* Data items *
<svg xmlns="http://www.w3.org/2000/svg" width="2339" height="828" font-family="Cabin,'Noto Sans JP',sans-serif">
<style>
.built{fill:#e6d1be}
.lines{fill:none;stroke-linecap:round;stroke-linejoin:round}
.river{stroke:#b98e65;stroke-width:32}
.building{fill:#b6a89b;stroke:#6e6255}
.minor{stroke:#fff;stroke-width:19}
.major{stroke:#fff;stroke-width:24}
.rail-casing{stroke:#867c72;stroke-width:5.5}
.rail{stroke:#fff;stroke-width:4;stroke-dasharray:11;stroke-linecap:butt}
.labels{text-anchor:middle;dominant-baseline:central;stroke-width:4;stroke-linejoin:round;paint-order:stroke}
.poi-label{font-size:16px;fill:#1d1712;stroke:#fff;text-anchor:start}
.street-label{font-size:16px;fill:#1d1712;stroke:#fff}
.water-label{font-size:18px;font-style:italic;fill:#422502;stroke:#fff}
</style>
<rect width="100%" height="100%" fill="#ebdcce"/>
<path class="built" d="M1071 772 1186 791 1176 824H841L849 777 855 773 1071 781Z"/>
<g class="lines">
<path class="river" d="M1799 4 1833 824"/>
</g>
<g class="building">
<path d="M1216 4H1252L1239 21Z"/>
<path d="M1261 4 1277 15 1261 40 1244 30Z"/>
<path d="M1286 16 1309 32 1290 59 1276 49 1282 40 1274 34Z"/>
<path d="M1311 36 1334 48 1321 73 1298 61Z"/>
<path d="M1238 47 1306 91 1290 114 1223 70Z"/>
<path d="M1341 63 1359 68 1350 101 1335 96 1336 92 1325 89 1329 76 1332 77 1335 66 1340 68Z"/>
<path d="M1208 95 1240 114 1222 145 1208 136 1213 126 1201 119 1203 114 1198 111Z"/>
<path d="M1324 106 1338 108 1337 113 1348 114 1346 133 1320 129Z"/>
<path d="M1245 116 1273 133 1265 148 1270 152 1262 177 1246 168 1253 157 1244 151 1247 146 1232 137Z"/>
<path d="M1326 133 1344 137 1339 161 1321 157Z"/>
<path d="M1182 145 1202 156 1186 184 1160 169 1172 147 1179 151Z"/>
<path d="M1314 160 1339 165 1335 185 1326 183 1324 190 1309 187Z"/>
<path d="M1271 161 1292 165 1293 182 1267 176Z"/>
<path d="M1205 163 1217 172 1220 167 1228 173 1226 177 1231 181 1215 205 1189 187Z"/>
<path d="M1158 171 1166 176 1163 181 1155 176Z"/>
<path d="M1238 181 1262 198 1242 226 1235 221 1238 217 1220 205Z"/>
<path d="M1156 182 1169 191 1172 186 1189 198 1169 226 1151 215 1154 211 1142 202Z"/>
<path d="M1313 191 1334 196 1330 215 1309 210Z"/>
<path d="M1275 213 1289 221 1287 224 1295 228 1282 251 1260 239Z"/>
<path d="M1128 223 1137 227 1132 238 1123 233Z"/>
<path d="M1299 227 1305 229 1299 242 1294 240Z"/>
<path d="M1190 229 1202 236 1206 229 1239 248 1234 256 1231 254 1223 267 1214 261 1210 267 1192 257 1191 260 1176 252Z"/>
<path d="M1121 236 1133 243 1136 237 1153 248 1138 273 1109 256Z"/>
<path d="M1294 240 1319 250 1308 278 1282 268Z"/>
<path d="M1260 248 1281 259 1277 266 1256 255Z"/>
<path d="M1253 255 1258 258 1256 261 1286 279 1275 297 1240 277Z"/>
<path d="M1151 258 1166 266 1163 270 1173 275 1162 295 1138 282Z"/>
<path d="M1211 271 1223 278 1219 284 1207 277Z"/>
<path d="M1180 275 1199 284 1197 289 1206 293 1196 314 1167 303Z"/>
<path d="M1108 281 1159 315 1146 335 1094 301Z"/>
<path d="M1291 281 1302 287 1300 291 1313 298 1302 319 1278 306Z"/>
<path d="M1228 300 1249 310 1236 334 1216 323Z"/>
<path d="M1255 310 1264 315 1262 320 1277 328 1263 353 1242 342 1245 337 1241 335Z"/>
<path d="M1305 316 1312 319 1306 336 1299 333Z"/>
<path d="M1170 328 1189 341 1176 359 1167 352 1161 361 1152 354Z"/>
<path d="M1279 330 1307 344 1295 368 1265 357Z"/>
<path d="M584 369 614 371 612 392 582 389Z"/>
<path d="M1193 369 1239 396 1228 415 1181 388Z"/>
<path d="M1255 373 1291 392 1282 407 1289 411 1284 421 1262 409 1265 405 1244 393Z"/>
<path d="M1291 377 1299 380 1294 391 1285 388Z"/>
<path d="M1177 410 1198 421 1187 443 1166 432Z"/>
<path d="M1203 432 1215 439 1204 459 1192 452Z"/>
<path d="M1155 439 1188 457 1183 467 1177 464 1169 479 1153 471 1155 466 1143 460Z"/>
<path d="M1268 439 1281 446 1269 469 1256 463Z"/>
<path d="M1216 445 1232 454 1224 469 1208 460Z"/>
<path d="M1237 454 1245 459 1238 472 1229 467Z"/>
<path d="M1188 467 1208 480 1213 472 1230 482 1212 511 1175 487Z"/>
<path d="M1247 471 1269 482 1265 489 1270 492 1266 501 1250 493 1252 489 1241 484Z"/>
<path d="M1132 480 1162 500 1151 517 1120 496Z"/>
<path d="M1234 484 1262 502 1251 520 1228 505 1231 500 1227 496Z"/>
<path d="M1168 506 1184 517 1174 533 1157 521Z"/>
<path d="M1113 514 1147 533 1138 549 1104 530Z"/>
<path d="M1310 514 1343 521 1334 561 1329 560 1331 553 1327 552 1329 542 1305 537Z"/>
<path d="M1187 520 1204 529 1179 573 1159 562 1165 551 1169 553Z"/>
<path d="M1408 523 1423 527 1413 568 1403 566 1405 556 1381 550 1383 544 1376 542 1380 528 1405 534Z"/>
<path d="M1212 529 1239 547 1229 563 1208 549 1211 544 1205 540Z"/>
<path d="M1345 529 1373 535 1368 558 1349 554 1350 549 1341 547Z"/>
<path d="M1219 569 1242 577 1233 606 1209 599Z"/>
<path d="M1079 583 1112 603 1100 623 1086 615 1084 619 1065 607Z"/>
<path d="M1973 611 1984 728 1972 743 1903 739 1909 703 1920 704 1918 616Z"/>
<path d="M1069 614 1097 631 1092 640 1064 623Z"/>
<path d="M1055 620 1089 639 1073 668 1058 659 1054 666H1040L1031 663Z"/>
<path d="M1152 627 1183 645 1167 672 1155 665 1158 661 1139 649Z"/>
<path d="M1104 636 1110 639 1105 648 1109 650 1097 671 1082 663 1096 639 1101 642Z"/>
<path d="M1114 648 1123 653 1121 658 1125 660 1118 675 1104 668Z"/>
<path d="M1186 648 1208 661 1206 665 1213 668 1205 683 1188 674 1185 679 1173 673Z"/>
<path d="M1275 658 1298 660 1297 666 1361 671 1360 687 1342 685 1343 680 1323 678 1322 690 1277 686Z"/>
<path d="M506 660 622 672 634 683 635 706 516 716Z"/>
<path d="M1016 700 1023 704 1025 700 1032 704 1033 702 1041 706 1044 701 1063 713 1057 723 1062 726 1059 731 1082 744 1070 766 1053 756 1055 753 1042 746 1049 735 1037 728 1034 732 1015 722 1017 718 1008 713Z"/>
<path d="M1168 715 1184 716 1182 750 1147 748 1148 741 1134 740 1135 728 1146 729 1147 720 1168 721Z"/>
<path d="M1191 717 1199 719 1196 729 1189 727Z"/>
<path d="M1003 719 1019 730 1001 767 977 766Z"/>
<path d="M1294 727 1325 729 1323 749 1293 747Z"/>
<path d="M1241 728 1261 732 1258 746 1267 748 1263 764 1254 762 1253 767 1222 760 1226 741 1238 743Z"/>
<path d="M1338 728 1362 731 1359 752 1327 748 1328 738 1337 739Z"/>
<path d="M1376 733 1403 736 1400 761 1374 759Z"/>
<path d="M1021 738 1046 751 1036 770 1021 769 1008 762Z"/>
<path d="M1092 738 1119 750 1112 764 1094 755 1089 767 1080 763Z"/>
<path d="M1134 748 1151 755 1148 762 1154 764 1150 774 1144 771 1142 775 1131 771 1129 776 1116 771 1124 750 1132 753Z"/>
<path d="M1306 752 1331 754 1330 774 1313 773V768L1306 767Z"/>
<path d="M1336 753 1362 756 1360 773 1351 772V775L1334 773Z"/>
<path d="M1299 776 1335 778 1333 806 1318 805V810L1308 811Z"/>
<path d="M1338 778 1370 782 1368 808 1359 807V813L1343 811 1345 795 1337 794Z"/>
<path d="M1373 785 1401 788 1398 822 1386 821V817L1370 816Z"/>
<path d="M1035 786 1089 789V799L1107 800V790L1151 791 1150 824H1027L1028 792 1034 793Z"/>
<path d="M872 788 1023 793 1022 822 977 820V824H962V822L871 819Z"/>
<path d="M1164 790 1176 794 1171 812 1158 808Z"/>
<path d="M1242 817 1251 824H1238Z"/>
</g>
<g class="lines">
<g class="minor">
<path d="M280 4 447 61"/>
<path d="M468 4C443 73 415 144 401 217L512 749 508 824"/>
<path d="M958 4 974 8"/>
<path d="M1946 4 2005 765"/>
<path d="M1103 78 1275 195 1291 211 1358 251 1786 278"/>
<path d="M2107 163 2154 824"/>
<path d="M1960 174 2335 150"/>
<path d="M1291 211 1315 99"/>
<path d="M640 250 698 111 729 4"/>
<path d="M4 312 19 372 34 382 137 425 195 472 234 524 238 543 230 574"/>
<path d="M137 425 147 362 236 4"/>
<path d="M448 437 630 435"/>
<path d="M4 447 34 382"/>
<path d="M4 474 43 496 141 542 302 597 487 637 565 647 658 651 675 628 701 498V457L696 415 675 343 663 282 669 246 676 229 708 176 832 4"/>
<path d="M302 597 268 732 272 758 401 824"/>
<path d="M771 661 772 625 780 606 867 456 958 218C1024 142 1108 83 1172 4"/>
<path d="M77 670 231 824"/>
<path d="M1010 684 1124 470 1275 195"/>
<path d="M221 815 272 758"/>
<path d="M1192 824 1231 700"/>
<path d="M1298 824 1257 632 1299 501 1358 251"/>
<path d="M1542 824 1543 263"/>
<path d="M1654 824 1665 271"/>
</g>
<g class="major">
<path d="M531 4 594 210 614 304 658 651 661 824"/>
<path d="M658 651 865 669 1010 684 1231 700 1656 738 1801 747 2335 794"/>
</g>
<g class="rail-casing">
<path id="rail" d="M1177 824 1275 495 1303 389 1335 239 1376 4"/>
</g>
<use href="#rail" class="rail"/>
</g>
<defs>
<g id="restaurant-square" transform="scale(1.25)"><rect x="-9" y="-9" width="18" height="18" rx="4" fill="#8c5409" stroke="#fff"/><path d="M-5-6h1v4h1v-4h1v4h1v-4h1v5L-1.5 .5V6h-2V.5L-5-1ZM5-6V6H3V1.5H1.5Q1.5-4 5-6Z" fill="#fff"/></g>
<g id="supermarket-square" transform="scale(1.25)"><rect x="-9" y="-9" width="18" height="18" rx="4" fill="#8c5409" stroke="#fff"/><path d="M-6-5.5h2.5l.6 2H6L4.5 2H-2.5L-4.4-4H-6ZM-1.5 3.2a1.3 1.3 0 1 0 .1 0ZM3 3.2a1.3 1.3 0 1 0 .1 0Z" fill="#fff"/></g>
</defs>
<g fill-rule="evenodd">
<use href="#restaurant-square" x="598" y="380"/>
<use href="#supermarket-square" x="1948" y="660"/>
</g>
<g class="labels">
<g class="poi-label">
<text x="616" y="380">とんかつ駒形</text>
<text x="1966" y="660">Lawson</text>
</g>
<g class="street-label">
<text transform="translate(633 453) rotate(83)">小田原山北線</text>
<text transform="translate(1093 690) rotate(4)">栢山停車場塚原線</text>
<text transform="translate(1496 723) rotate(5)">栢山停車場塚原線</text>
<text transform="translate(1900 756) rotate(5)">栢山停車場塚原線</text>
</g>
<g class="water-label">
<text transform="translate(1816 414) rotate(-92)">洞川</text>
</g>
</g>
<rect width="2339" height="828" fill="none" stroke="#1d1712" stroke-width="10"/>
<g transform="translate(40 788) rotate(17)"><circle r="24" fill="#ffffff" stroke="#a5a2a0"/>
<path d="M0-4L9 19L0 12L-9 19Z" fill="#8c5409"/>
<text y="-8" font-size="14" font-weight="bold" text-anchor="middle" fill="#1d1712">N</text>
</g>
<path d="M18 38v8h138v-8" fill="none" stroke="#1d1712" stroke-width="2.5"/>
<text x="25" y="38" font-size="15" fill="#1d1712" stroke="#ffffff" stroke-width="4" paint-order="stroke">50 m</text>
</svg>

* Exercise instructions *
Show all lines in the entries above where the word "linejoin" appears.

* Exercise solution *
.lines{fill:none;stroke-linecap:round;stroke-linejoin:round}
.labels{text-anchor:middle;dominant-baseline:central;stroke-width:4;stroke-linejoin:round;paint-order:stroke}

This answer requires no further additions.